In working with the labyrinth, what I quickly realized is how it fundamentally changes the rules of the game musically. Most striking is how it elegantly subverts the familiar egoic dance of the concert world―a serious eye-opener, given the extent to which ego has shaped the DNA of Western music―but that’s another interview! Instead, what effortlessly emerges at the labyrinth is an egoless intention of service. For once the music isn’t about “me”; it’s about the inner work of the participants. Thus my role as a musician is to be clear about the state of being that I can help facilitate for the listener and to work backwards to find the best means to accomplish that. Similarly, the labyrinth pilgrims aren’t there to be entertained or served up some form of elitist diversion, but to work on themselves. This radically shifts the dynamic between the performers and the recipients from the fourth wall of the concert hall to a symbiotic meeting of hearts and minds―a bracing return to first principles. The performing artists spontaneously find themselves merging their own collective musical journey with the collective physical journey unfolding on the labyrinth, which is its own kind of magic. I know from personal experience as a piano improviser that this empathic bond can be particularly potent, and it can be predicated on virtually no music at all. Less is uniquely more here. And if conditions are right, there can emerge a mysterious synergy between music and the labyrinth that results in what is neither a concert nor a ritual, but a third thing, greater than the sum of its parts.
The labyrinth led you down a unique and powerful path. Do you see yourself taking this venture even deeper? And where do you see yourself down the road?
I have not begun to tap the full potential of this journey, because of what it continues to reveal about the arcana of classical music in the West. I look forward to one day creating an immersive experience that would uncompromisingly take people as deep as they are willing and able to go, and which would be facilitated as a formal rite of passage. At recent labyrinth events I have heard comments to the effect that here is something that ought to be made available on a continuing basis to those who could derive benefit from it. I have been visioning a centre dedicated to sound and consciousness where this and other approaches could be optimally realized. In practical terms it would be a circular structure founded on a labyrinth floor plan, with multimedia capabilities and optimized acoustics, a crucial consideration when one trades the concert hall for alternative spaces. The point being that set and setting are integral to this process, in contrast to the usual preoccupations of installation and environmental art.

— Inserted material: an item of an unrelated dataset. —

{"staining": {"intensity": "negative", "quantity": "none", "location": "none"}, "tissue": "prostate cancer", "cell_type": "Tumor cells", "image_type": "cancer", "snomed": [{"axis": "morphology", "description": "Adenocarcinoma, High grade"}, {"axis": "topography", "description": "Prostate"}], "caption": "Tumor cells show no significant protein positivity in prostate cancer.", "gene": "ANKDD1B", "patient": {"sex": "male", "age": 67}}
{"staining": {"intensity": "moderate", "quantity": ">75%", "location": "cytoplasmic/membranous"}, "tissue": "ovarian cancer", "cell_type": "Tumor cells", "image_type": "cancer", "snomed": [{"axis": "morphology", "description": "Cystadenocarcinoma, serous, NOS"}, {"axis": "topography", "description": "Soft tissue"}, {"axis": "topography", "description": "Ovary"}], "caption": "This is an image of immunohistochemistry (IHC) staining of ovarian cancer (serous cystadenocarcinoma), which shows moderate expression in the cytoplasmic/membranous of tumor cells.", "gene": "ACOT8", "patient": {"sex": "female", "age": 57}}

Do you have any advice or wisdom to share with facilitators and labyrinth enthusiasts regarding music/sound healing and work with the labyrinth?
I have found the labyrinth to be a unique laboratory in which to research the effects of sound on consciousness, and a way to drill down to some kind of empirical truth about music that I couldn't have unearthed in any other way. I would invite and encourage others to take their own journey in this spirit, in whatever form that might take, the labyrinth being just the beginning. If we are in fact on the verge of a major collective shift in consciousness as many predict, then I feel that music can and should be instrumental in getting us there. As a classical musician, I see the remarkable trajectory of Western music as the long march towards precisely that.